The world’s largest iceberg has not moved for more than 30 years, but is now moving ever faster from Antarctic waters to the Atlantic Ocean. This is what images from the ESA satellite ‘Sentinel-3’ show, British researchers report.
The nearly 4,000-square-kilometer ice mass called A23a broke loose last year from the bottom of the Weddell Sea, where it had grown after calving in 1986, and floated away.

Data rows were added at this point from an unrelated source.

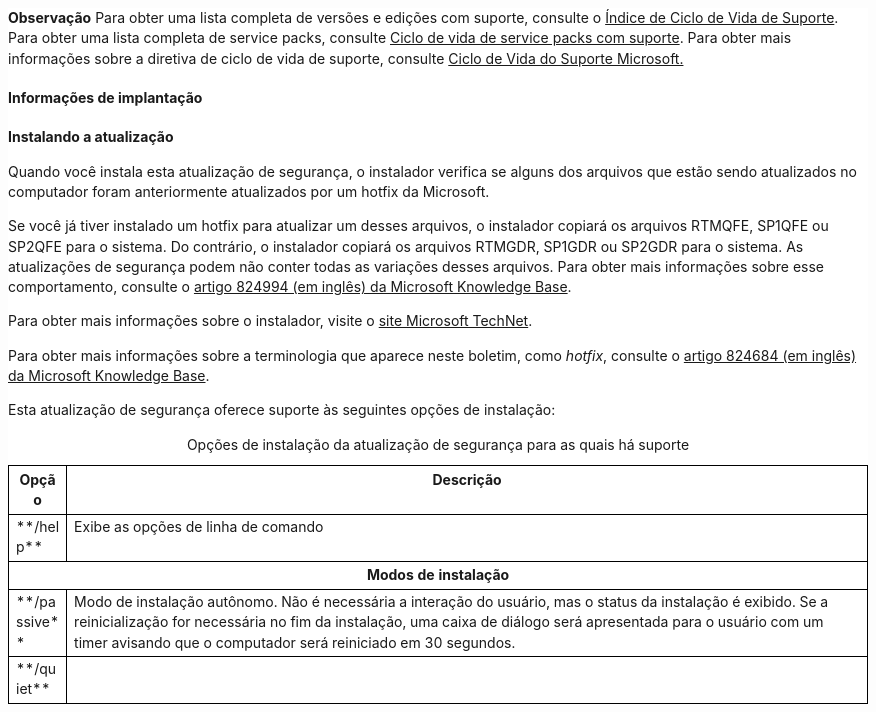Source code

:**Observação** Para obter uma lista completa de versões e edições com suporte, consulte o [Índice de Ciclo de Vida de Suporte](http://support.microsoft.com/gp/lifeselectindex/). Para obter uma lista completa de service packs, consulte [Ciclo de vida de service packs com suporte](http://support.microsoft.com/gp/lifesupsps). Para obter mais informações sobre a diretiva de ciclo de vida de suporte, consulte [Ciclo de Vida do Suporte Microsoft.](http://support.microsoft.com/lifecycle/)

#### Informações de implantação

**Instalando a atualização**

Quando você instala esta atualização de segurança, o instalador verifica se alguns dos arquivos que estão sendo atualizados no computador foram anteriormente atualizados por um hotfix da Microsoft.

Se você já tiver instalado um hotfix para atualizar um desses arquivos, o instalador copiará os arquivos RTMQFE, SP1QFE ou SP2QFE para o sistema. Do contrário, o instalador copiará os arquivos RTMGDR, SP1GDR ou SP2GDR para o sistema. As atualizações de segurança podem não conter todas as variações desses arquivos. Para obter mais informações sobre esse comportamento, consulte o [artigo 824994 (em inglês) da Microsoft Knowledge Base](http://support.microsoft.com/kb/824994).

Para obter mais informações sobre o instalador, visite o [site Microsoft TechNet](http://go.microsoft.com/fwlink/?linkid=38951).

Para obter mais informações sobre a terminologia que aparece neste boletim, como *hotfix*, consulte o [artigo 824684 (em inglês) da Microsoft Knowledge Base](http://support.microsoft.com/kb/824684).

Esta atualização de segurança oferece suporte às seguintes opções de instalação:

<table class="dataTable">
<caption>
Opções de instalação da atualização de segurança para as quais há suporte
</caption>
<tr class="thead">
<th style="border:1px solid black;" >
Opção
</th>
<th style="border:1px solid black;" >
Descrição
</th>
</tr>
<tr>
<td style="border:1px solid black;">
**/help**
</td>
<td style="border:1px solid black;">
Exibe as opções de linha de comando
</td>
</tr>
<tr>
<th colspan="2" style="border:1px solid black;">
Modos de instalação
</th>
</tr>
<tr class="alternateRow">
<td style="border:1px solid black;">
**/passive**
</td>
<td style="border:1px solid black;">
Modo de instalação autônomo. Não é necessária a interação do usuário, mas o status da instalação é exibido. Se a reinicialização for necessária no fim da instalação, uma caixa de diálogo será apresentada para o usuário com um timer avisando que o computador será reiniciado em 30 segundos.
</td>
</tr>
<tr>
<td style="border:1px solid black;">
**/quiet**
</td>
<td style="border:1px solid black;">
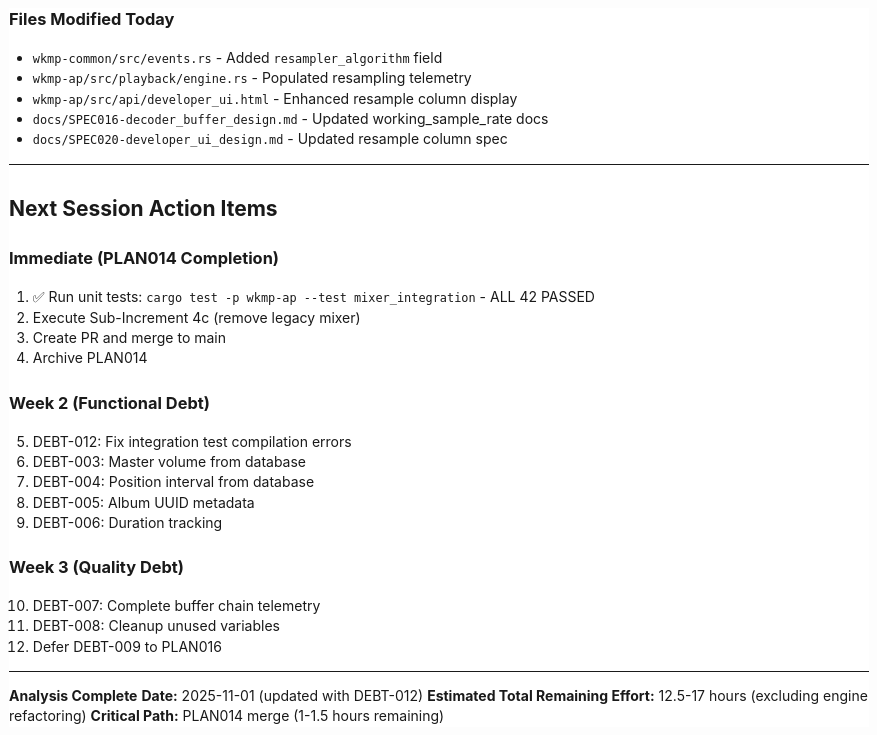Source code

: ### Files Modified Today
- `wkmp-common/src/events.rs` - Added `resampler_algorithm` field
- `wkmp-ap/src/playback/engine.rs` - Populated resampling telemetry
- `wkmp-ap/src/api/developer_ui.html` - Enhanced resample column display
- `docs/SPEC016-decoder_buffer_design.md` - Updated working_sample_rate docs
- `docs/SPEC020-developer_ui_design.md` - Updated resample column spec

---

## Next Session Action Items

### Immediate (PLAN014 Completion)
1. ✅ Run unit tests: `cargo test -p wkmp-ap --test mixer_integration` - ALL 42 PASSED
2. Execute Sub-Increment 4c (remove legacy mixer)
3. Create PR and merge to main
4. Archive PLAN014

### Week 2 (Functional Debt)
5. DEBT-012: Fix integration test compilation errors
6. DEBT-003: Master volume from database
7. DEBT-004: Position interval from database
8. DEBT-005: Album UUID metadata
9. DEBT-006: Duration tracking

### Week 3 (Quality Debt)
10. DEBT-007: Complete buffer chain telemetry
11. DEBT-008: Cleanup unused variables
12. Defer DEBT-009 to PLAN016

---

**Analysis Complete**
**Date:** 2025-11-01 (updated with DEBT-012)
**Estimated Total Remaining Effort:** 12.5-17 hours (excluding engine refactoring)
**Critical Path:** PLAN014 merge (1-1.5 hours remaining)

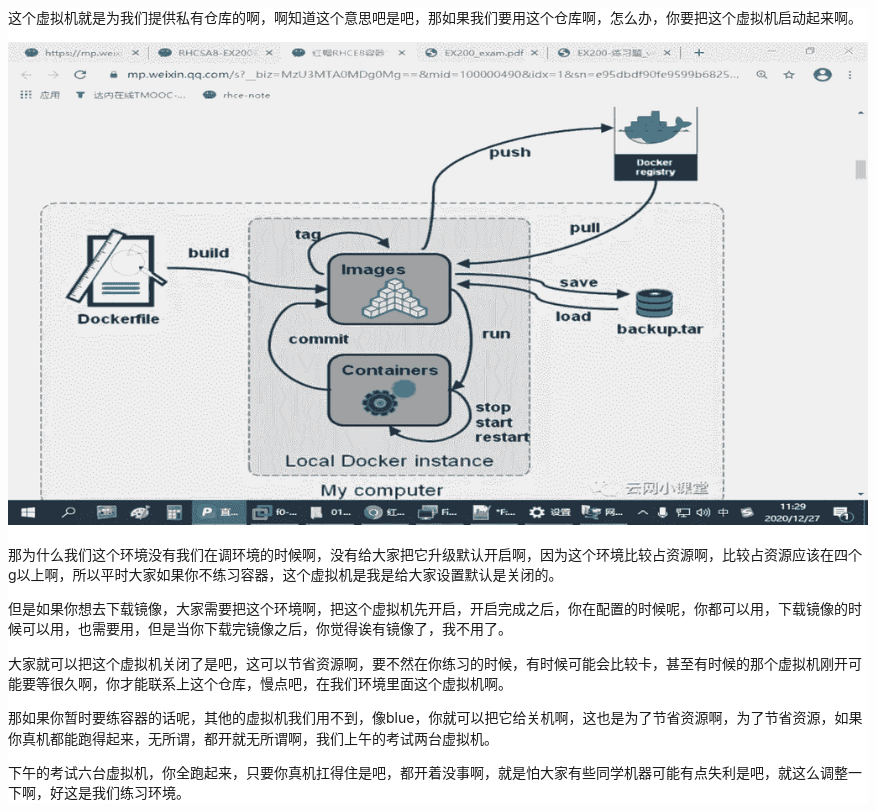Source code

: 这个虚拟机就是为我们提供私有仓库的啊，啊知道这个意思吧是吧，那如果我们要用这个仓库啊，怎么办，你要把这个虚拟机启动起来啊。



![](img/d7738bcd13be32acbf4793f02c9833fa_4.png)

那为什么我们这个环境没有我们在调环境的时候啊，没有给大家把它升级默认开启啊，因为这个环境比较占资源啊，比较占资源应该在四个g以上啊，所以平时大家如果你不练习容器，这个虚拟机是我是给大家设置默认是关闭的。

但是如果你想去下载镜像，大家需要把这个环境啊，把这个虚拟机先开启，开启完成之后，你在配置的时候呢，你都可以用，下载镜像的时候可以用，也需要用，但是当你下载完镜像之后，你觉得诶有镜像了，我不用了。

大家就可以把这个虚拟机关闭了是吧，这可以节省资源啊，要不然在你练习的时候，有时候可能会比较卡，甚至有时候的那个虚拟机刚开可能要等很久啊，你才能联系上这个仓库，慢点吧，在我们环境里面这个虚拟机啊。

那如果你暂时要练容器的话呢，其他的虚拟机我们用不到，像blue，你就可以把它给关机啊，这也是为了节省资源啊，为了节省资源，如果你真机都能跑得起来，无所谓，都开就无所谓啊，我们上午的考试两台虚拟机。

下午的考试六台虚拟机，你全跑起来，只要你真机扛得住是吧，都开着没事啊，就是怕大家有些同学机器可能有点失利是吧，就这么调整一下啊，好这是我们练习环境。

The iceberg A23a is a true colossus and it is not only its width that is impressive. The ice sheet is about 400 meters thick. For comparison: ‘The Shard’ in London, the tallest skyscraper in Europe, is only 310 meters high.
“A real sprint”
“It had been at the bottom (of the Weddell Sea) since 1986, but at one point it became so small that it lost its balance and started moving,” the A23a has made a real splash in recent months. by wind and current and is now passing the northern tip of the Antarctic Peninsula,” Andrew Fleming of the British Association for Antarctic Research (BAS) was quoted as saying by the BBC.
“I asked some colleagues about this and wondered if there might be a change in water temperature on the shelf that could be causing this. But everyone agrees that the time was simply right,” said the BAS expert. According to the scientist, in 2020 he noticed the first movements of the iceberg.